After an initial evaluation, we contacted all authors via their GitHub or GitLab issue tracking to communicate potential flaws we found.
Quantitative
For each data set and assembler the generated chloroplast genome was compared to the respective reference genome using a pairwise alignment obtained with minimap2 v2.16 [63]. Based on theses alignments a score is calculated as shown in equation (1) The assemblies were scored on a scale from 0 to 100, with 100 being the best and 0 the worst possible score. Four different metrics were Incorporated, each contributing to the total score: Completeness, correctness, repeat resolution and continuity. These metrics are similar in concept by those used in the Assemblathon 2 project: coverage, validity, multiplicity, and parsimony [64].

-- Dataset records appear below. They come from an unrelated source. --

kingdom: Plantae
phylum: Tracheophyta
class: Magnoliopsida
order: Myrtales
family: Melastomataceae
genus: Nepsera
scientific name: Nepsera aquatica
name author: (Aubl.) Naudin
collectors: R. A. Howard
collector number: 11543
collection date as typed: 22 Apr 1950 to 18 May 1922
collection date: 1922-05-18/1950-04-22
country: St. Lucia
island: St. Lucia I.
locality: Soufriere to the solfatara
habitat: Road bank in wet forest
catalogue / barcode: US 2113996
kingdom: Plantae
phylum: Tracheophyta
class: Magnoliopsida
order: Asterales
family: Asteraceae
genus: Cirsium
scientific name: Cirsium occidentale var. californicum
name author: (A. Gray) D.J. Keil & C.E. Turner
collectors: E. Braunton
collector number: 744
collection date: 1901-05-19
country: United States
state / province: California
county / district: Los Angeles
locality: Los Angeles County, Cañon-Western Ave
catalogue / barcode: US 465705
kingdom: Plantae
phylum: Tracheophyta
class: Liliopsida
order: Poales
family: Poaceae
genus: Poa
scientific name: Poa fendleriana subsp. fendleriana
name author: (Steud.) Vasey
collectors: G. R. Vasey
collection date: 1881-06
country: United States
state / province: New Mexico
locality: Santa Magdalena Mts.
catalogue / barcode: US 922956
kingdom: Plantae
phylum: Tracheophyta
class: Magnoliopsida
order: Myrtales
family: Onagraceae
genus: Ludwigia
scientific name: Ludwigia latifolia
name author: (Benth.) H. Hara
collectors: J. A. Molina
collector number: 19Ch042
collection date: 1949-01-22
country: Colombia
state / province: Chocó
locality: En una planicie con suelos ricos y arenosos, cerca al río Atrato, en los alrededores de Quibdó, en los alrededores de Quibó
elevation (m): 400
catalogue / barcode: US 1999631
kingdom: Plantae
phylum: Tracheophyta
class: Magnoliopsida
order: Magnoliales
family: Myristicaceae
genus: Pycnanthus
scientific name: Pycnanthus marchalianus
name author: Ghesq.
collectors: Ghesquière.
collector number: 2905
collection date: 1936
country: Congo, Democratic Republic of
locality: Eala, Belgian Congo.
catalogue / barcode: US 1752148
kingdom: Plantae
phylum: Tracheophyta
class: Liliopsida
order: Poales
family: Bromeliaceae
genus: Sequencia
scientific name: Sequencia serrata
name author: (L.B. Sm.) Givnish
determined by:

The completeness is estimated as the coverage of the assembled chloroplast genome versus the reference genome (covref) It resembles how many bases of the query genome can be mapped to its respective reference genome. Secondly, we mapped the reference genome against the query. The coverage of the reference genome (covqry) is used as measurement for the correctness of the assembly. The repeat resolution is estimated from the size difference of the assembly and the reference genome , leading to values between 0 and 1. The fourth metric used is the continuity, represented by the number of contigs. A perfect score is achieved if one circular chromosome was assembled, while the score gets worse with the amount of contigs.
Consistency
To ensure consistency of the obtained results, we randomly chose 100 data sets, that in the previous runs resulted in outputs for most of the assemblers and run them again with the same parameters as before. The resulting assemblies were scored again as described and the scores of the first and the second run were compared to each other This information is important to assess the robustness of the different programs.
Competing interests
The authors disclose that SP, NT, FF, and MJA are developers of chloroExtractor, one of the tools benchmarked in this article. The authors exercised caution not to let this fact unfairly influence their judgment and recommendations. JF, NT, and MJA are affiliated with the for-profit organization AnaLife Data Science.
Author’s contributions
MJA and FF conceived of the presented idea and supervised the findings of this manuscript. SP and FF created the docker images. NT performed the qualitative analysis for all assemblers. MJA prepared the simulated and real data sets. JAF assembled the real data sets. FF ran the performance assemblies on the simulated data sets. All authors developed the score model. JAF and MJA implemented the score model and prepared the figures. All authors discussed the results and contributed to the final manuscript.
Availability of data and materials
The supplemental material is available from Zenodo [65]. The simulated data set is available from Zenodo [41]. All program code is available via Zenodo [39] or from Github [38]. The input data sets can be generated using the raw reads from NCBI SRA (links for each data set in table S1). The resulting assemblies are avaiable from Zenodo [66].